Authorities ordered construction work to stop on Friday.
“We are not going to allow bureaucracy to endanger our residents,” Powelson said. “We’re going to make sure our people are safe from weather events, period.”
Hoffman said the city provided blankets and tents before the storm and established an emergency shelter at the Martin Luther King Jr. Academy gymnasium. The city planned to keep it open “for the next few days.” No one had used it on Thursday, Hoffman said.
“As long as we did what we could as a community, we acted very quickly. I think we made a good effort, ”she said.
Kenneth Kennedy, 52, compared the storm damage at Marinship to the dismantling of “Camp Cormorant” at Dunphy Park in Sausalito this summer, a place where many homeless people lived before a city-backed eviction.
“We went through an artificial version of it and it was really no different this time, it was just an act of God, it was nature,” Kennedy said.
He said residents of the Marinship camp, which he estimated to be around 44, were “frustrated” by the town’s response. In the aftermath of the storm, Marinship was in a “mud bath,” he said, and all but about five people were forced out and into privately purchased hotel rooms. He said he visited the shelter because he was told there would be hot food there, but he arrived without finding any.
Powelson and Kennedy’s view matched that of some camp members who shared a phone at the council meeting to express their displeasure with the city’s response to the storm and their suspicion of further sponsored aid. by the city.

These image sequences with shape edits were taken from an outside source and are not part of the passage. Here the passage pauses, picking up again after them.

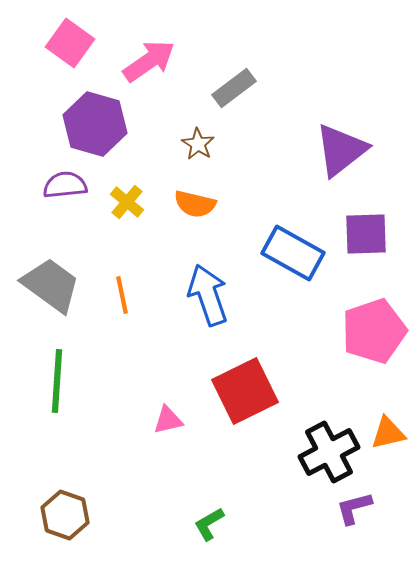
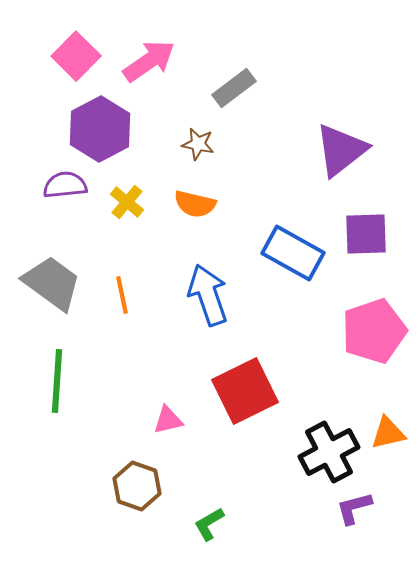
pink square: moved 6 px right, 13 px down; rotated 9 degrees clockwise
purple hexagon: moved 5 px right, 5 px down; rotated 16 degrees clockwise
brown star: rotated 20 degrees counterclockwise
gray trapezoid: moved 1 px right, 2 px up
brown hexagon: moved 72 px right, 29 px up
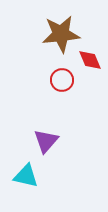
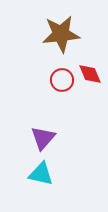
red diamond: moved 14 px down
purple triangle: moved 3 px left, 3 px up
cyan triangle: moved 15 px right, 2 px up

“I think that’s another waste of money,” Kennedy said of the Marin County cooperation team contract. “The money is not going where it is needed.

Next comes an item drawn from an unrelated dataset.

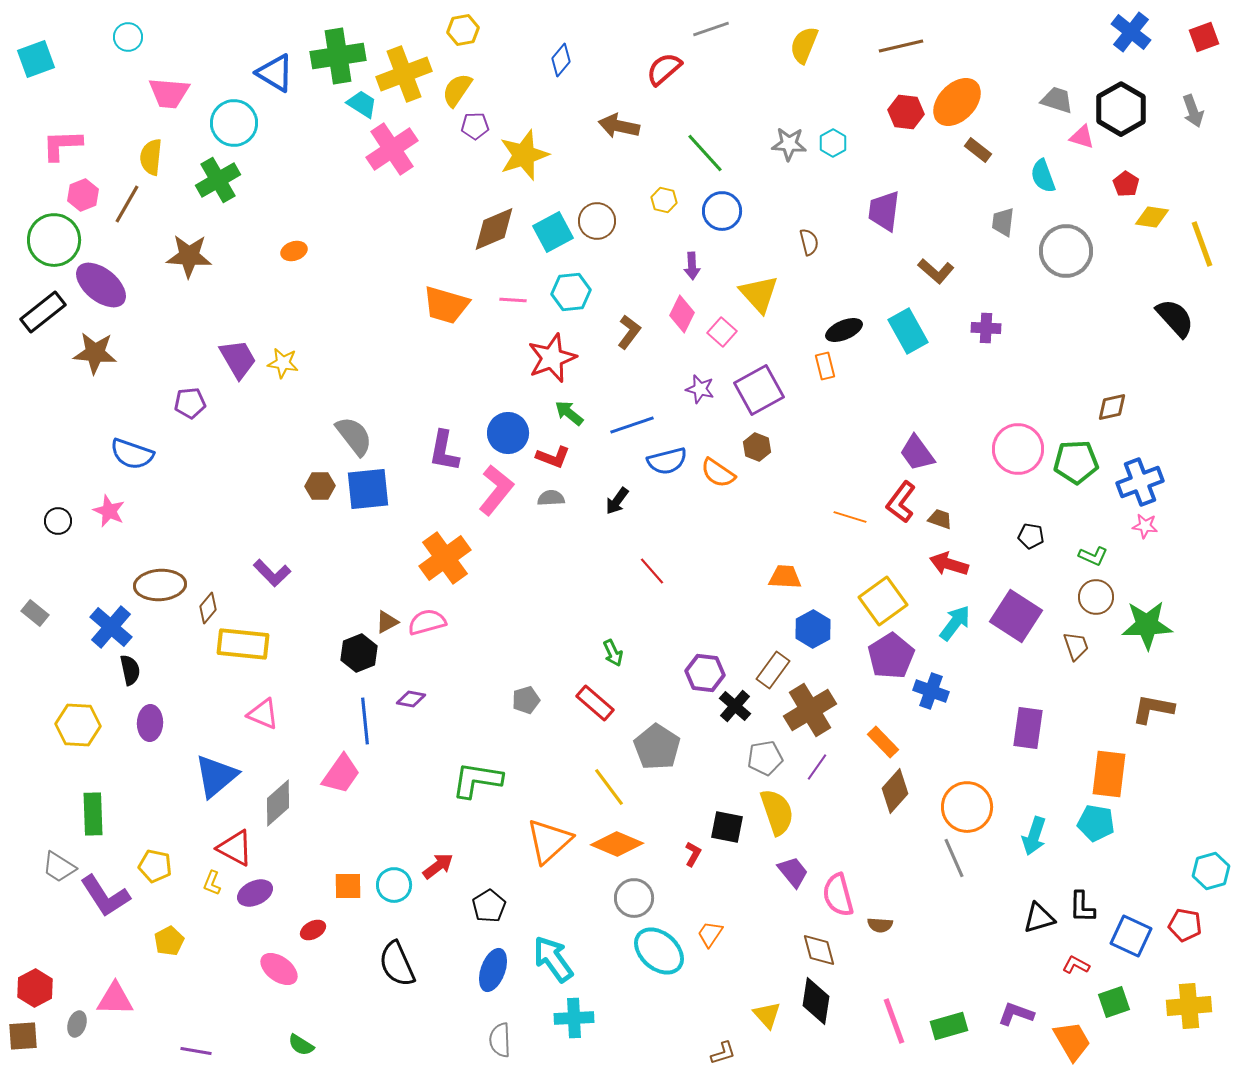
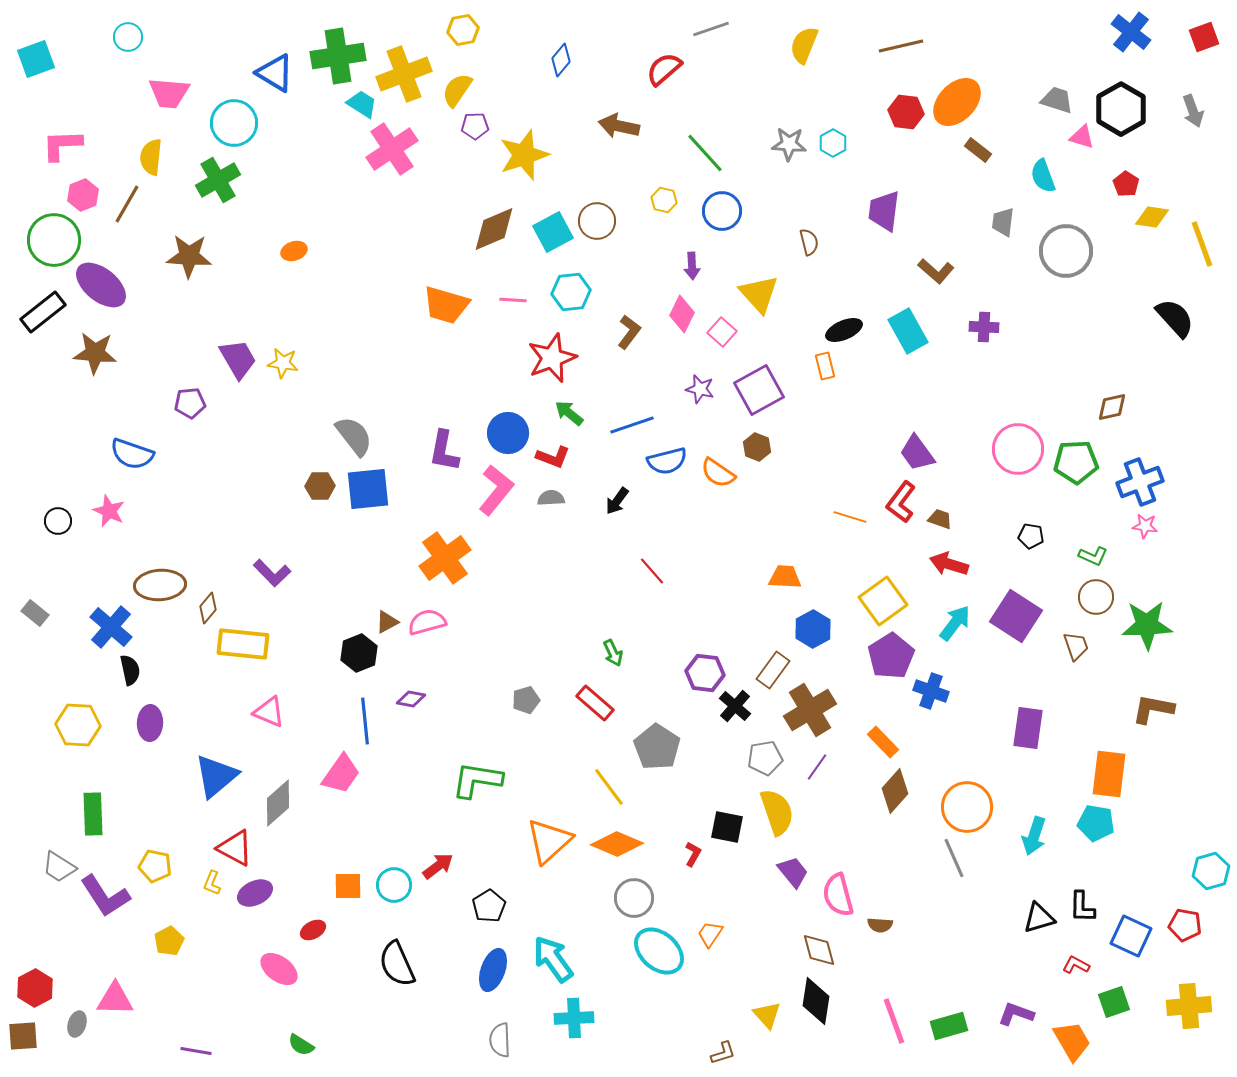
purple cross at (986, 328): moved 2 px left, 1 px up
pink triangle at (263, 714): moved 6 px right, 2 px up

Over the past year, Urban Alchemy, a San Francisco-based service provider for homeless people, has provided outreach services to residents of Marinship, but the contract is expected to expire in less than two months. The city has estimated that an “improved service model” similar to the contract between San Francisco and Urban Alchemy is valued at $ 1.3 million, according to city documents.
The city also recently approved $ 185,000 for security and camp services, a separate allocation from the Marin County Cooperation Team, and asked Zapata to implement the plan.
The city is still pursuing a lawsuit brought by the California Homeless Union, which continued the move from Dunphy Park to Marinship Park. Powelson said residents plan to raise the issue of conditions in the camp after the storm with the judge presiding over the case.
The city has estimated cumulative roaming costs to be $ 675,428.51, excluding the new allowance of $ 85,000.